Chaque gouvernement a ses hauts et ses bas, mais cette semaine, le gouvernement Harper a connu un bas historique. Sa pire performance depuis son élection en janvier 2006. Quelle semaine horrible au cours de laquelle rien n’est allé correctement.
Au terme d’un épisode déjà pas facile la semaine dernière, celui qui vient de s’écouler a commencé de bien mauvaise façon. Dimanche matin, au milieu d’une fin de semaine de trois jours, le bureau du premier ministre a annoncé le départ de son chef de cabinet, Nigel Wright, celui-là même que Stephen Harper louangeait sans réserve depuis que l’histoire du chèque personnel de 90 000 $ à Mike Duffy avait fait la manchette.
Le bureau du premier ministre n’avait sûrement pas la naïveté de croire que cette histoire de week-end n’aurait pas de suite, mais jamais il n’aurait cru que le raz-de-marée aurait une telle amplitude.

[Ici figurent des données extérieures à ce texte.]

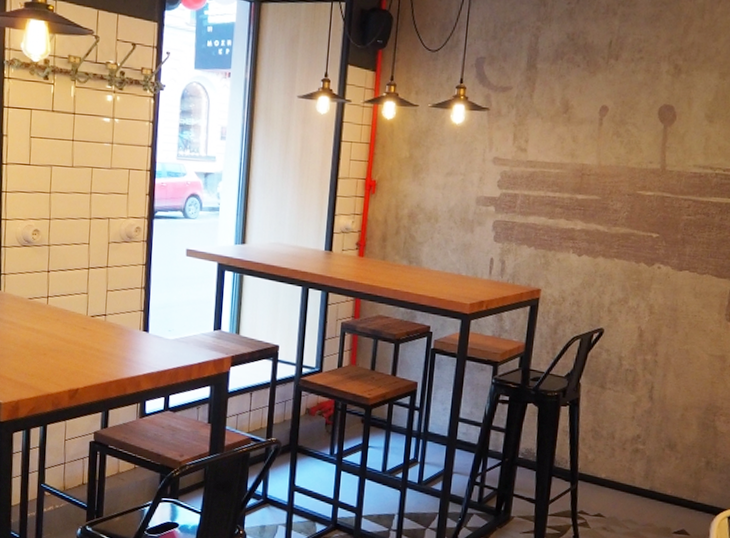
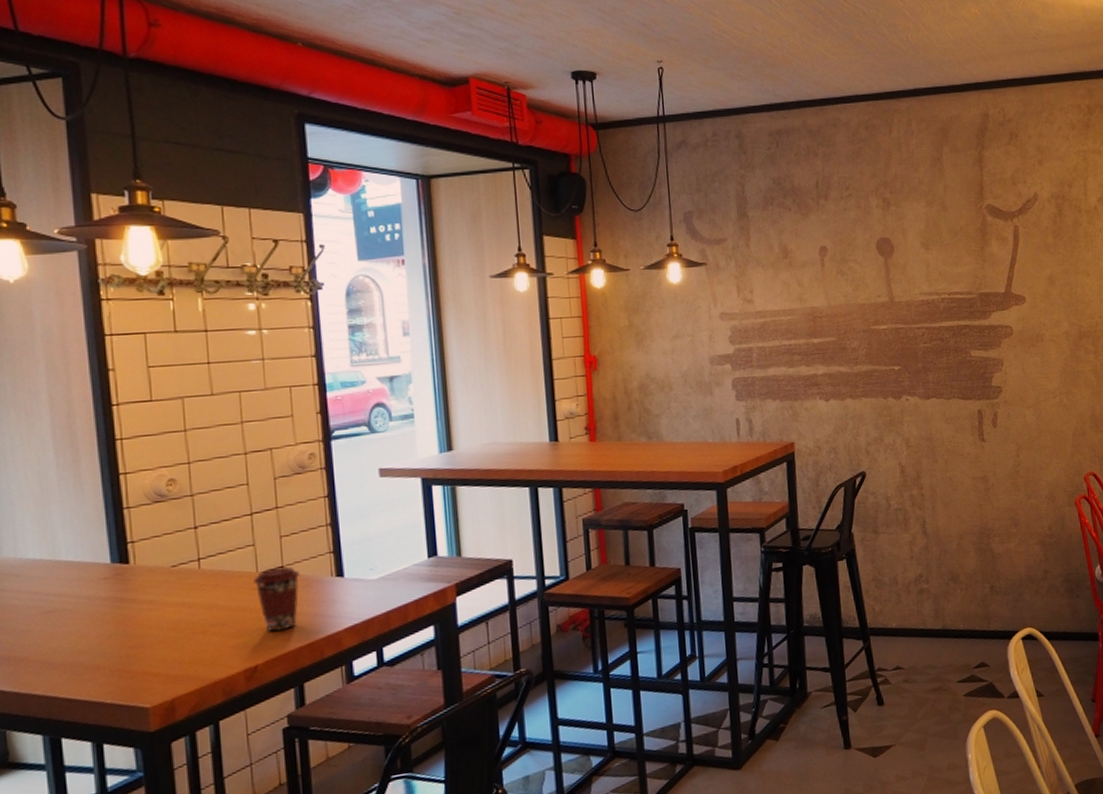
coffee cup: none [84,315,118,365] -> present [253,567,301,631]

Des questions sans réponse
Les travaux à la Chambre des communes ont repris mardi, mais le premier ministre n’y était pas puisqu’il quittait le pays pour une tournée au Pérou et en Colombie. Il a donc cru bon parler à son caucus avant de partir. Il a toutefois limité son discours à des banalités. M. Harper était choqué par cette histoire de chèque au sénateur Duffy, mais il a laissé vides toutes les autres cases.
Que savait-il de cette affaire? Était-il au courant que son chef de cabinet avait épongé les dettes du sénateur Duffy, à même ses fonds personnels? Est-ce qu’il y a eu des interventions de son bureau pour atténuer les blâmes contre le sénateur Duffy?
Le premier ministre a sauté dans l’avion sans répondre aux questions. Pendant ce temps, en Chambre, le parti au pouvoir a passé un mauvais quart d’heure. Chaque jour a apporté son lot de nouvelles informations, toutes plus incriminantes les unes que les autres.
Pire encore, elles visaient tout l’entourage immédiat du premier ministre, du chef de cabinet, Nigel Wright, jusqu’à la sénatrice Carolyn Stewart-Olsen qui, avant sa nomination au Sénat, a longtemps accompagné Stephen Harper comme attachée de presse, tant au Reform party qu’au Parti conservateur. Mme Stewart-Olsen est soupçonnée d’avoir adouci un rapport très négatif à l’endroit de Mike Duffy. Les partis d’opposition se demandent si l’ordre ne venait pas d’en haut.
La crise au Sénat a des échos en Amérique du Sud
Et pendant que rien n’allait à Ottawa, la situation n’était pas beaucoup plus rose à Lima et à Cali. Le voyage sud-américain de Stephen Harper a été totalement éclipsé par la crise au Sénat et c’est à l’étranger que le premier ministre a dû répondre aux questions inconfortables. Il a réitéré qu’il ignorait tout de cette histoire jusqu’à la semaine dernière et que, peut-être, a-t-il tardé avant d’accepter la démission de son chef de cabinet.
Au moment où M. Harper se démène pour défendre l’intégrité de son bureau, voilà que nous apprenons que la GRC pose des questions, demandent des documents au Sénat afin de savoir s’il y a matière à enquêter sur les dépenses des sénateurs Mike Duffy, Patrick Brazeau et Mac Harb.
Bref, le gouvernement conservateur n’a jamais passé une aussi mauvaise semaine. Stephen Harper revient de voyage et tentera de reprendre le contrôle de la situation. Mais ce sera difficile, car les histoires tordues ne cessent de s’accumuler. L’accalmie ne viendra peut-être pas avant la pause estivale.